Moneybox

Tax Revenue Is A Means Not An End

WASHINGTON, DC - NOVEMBER 28: (AFP OUT) U.S. President Barack Obama (R) speaks as U.S. Secretary of State Hillary Clinton listens at a cabinet meeting at the White House on November 28, 2012 in Washington, DC.

Photo by T.J. Kirkpatrick-Pool/Getty Images

A cautionary word to liberals thinking about the fiscal cliff negotiations—it’s important to keep in mind that higher tax revenue is a means not an end.

The reason a sensible person might want more revenue rather than less in a budget deal is that more revenue might allow you to minimize cuts in spending on worthwhile causes. But at the end of the day the budget of a sovereign state that borrows money in its own currency is all about spending levels. The proper goals of a budget negotiator are to maximize cuts to bad programs and minimize cuts to good ones. When higher taxes helps achieve the latter goal, that’s great. When it doesn’t, then who cares?
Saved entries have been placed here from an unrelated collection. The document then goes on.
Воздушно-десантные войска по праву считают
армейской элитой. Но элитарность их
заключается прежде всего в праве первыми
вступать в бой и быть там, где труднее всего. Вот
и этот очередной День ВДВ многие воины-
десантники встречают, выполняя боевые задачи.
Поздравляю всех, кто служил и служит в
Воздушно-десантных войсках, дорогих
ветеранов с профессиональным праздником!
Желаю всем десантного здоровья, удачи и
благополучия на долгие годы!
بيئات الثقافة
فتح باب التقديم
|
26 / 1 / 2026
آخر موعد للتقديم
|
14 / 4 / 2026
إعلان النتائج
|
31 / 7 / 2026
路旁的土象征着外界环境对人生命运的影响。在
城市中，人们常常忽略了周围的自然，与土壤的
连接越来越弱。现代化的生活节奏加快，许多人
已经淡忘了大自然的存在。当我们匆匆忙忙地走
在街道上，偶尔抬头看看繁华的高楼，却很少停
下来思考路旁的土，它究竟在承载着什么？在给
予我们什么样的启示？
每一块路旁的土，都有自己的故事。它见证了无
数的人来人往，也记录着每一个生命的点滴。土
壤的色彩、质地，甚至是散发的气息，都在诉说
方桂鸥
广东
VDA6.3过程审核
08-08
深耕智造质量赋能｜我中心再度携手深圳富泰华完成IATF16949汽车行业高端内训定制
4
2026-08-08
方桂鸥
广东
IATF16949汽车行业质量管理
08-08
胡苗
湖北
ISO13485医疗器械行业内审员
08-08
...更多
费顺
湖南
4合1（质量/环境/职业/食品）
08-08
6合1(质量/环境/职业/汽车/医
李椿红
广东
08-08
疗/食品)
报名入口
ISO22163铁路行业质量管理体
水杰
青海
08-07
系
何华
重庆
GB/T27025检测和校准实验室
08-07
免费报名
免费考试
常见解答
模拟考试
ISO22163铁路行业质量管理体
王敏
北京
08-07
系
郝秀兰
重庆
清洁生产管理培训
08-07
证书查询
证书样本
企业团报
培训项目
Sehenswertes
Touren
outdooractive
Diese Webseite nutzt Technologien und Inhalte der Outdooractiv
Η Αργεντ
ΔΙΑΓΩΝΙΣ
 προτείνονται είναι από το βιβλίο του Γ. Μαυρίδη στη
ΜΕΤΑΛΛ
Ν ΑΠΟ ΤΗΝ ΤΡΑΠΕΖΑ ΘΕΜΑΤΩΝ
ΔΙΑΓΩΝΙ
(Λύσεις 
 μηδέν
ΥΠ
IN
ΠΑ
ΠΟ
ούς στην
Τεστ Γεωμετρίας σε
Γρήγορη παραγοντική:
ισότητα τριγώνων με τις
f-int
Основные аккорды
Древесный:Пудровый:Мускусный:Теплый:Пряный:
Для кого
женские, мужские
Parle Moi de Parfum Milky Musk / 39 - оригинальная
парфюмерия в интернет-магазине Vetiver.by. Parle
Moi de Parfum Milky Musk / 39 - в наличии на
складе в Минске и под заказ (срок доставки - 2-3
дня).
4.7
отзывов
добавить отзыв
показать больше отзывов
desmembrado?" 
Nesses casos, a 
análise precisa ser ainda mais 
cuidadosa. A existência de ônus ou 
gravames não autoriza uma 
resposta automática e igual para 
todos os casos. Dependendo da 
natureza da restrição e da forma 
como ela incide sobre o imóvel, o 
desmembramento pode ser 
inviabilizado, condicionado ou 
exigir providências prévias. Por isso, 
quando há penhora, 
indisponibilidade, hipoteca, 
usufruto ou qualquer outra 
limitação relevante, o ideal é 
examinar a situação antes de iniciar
The trap you don’t want to fall for is the one in which getting “the rich” to “pay their fair share” becomes a political plot to make you swallow a deal you’d otherwise reject. At some iterations of the Obama-Boehner deficit talks it’s looked as if Obama’s going to ask liberals to give up the store on Social Security and then sugarcoat it with higher taxes on the rich. What’s great about the proposal Tim Geithner apparently formally made to the House GOP is that it rejects this formula and does a good job of avoiding cuts to valuable programs and in fact increases spending in some key areas.

If you can get that good stuff out of a deal—and it’s a big if—then it’d be foolish not to give some ground on the tax side. If you can get a better spending mix with higher taxes, then higher taxes are great. But if you can get a better spending mix with lower taxes, then lower taxes are even better.